(Supplied information begins)

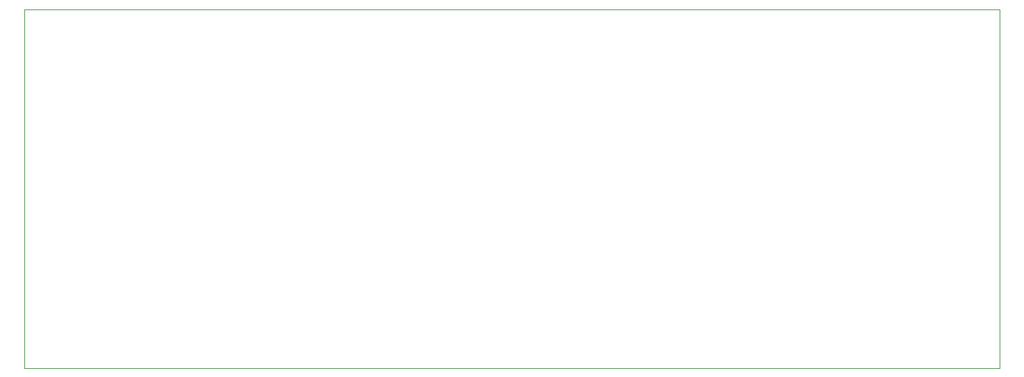
<source format=gm1>
%FSLAX24Y24*%
%MOIN*%
G70*
G01*
G75*
G04 Layer_Color=16711935*
%ADD10R,0.0550X0.2000*%
%ADD11C,0.0300*%
%ADD12C,0.0050*%
%ADD13C,0.0200*%
%ADD14C,0.0150*%
%ADD15C,0.0250*%
%ADD16C,0.0600*%
%ADD17C,0.0500*%
%ADD18C,0.0010*%
D18*
X19440Y21400D02*
Y39100D01*
X67460Y21400D02*
Y39100D01*
X19440D02*
X67460D01*
X19440Y21400D02*
X67460D01*
M02*

</source>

(Supplied information ends)

What the task asks:
Top to bottom, retype the listing exactly but drop every picture.

Worked solution:
<source format=gm1>
%FSLAX24Y24*%
%MOIN*%
G70*
G01*
G75*
G04 Layer_Color=16711935*
%ADD10R,0.0550X0.2000*%
%ADD11C,0.0300*%
%ADD12C,0.0050*%
%ADD13C,0.0200*%
%ADD14C,0.0150*%
%ADD15C,0.0250*%
%ADD16C,0.0600*%
%ADD17C,0.0500*%
%ADD18C,0.0010*%
D18*
X19440Y21400D02*
Y39100D01*
X67460Y21400D02*
Y39100D01*
X19440D02*
X67460D01*
X19440Y21400D02*
X67460D01*
M02*

</source>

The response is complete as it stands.